• [Work request]:
From the entries below, list each line with "students".

• [Data entries]:
————————

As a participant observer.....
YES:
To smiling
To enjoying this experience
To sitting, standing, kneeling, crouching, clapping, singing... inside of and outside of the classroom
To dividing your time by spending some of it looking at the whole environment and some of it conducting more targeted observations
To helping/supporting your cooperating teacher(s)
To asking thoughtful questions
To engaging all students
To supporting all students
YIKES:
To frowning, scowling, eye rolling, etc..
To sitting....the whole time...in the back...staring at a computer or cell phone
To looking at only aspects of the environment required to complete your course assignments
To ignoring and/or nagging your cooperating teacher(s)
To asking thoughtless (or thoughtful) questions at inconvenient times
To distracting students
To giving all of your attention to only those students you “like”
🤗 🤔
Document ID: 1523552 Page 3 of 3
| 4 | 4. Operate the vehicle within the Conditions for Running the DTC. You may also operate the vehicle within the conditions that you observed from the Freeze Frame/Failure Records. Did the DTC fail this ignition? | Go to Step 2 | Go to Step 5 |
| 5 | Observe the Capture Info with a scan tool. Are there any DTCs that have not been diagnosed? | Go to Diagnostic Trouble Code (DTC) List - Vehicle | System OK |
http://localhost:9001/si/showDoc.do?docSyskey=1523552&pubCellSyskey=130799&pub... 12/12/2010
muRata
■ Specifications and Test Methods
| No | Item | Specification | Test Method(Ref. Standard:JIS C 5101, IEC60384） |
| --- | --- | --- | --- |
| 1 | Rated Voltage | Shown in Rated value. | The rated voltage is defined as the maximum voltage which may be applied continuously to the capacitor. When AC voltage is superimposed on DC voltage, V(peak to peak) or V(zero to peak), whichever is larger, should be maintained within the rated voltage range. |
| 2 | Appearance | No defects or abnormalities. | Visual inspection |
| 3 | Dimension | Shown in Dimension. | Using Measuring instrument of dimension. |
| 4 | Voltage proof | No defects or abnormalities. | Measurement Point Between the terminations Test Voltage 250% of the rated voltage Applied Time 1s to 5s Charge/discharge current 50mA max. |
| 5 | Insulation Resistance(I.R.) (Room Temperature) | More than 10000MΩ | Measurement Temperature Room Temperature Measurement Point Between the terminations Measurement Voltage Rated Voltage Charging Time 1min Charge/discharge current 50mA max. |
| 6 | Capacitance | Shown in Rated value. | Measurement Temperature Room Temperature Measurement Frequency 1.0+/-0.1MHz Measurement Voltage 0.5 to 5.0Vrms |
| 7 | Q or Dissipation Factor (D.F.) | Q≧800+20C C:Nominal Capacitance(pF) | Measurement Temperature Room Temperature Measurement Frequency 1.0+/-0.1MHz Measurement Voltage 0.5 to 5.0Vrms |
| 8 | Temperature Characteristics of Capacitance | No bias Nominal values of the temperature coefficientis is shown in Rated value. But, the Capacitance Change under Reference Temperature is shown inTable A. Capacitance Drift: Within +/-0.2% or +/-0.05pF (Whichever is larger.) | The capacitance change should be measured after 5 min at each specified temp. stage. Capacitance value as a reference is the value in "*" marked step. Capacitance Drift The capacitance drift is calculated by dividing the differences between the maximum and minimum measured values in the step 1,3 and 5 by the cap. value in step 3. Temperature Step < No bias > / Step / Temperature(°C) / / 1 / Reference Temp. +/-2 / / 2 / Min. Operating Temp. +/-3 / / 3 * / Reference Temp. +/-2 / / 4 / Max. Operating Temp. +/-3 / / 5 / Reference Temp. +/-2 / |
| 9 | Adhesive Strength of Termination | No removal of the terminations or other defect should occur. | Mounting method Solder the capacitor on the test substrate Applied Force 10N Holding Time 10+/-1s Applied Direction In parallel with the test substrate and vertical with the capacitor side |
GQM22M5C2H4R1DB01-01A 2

————————

• [Output of the exercise]:
To engaging all students
To supporting all students
To distracting students
To giving all of your attention to only those students you “like”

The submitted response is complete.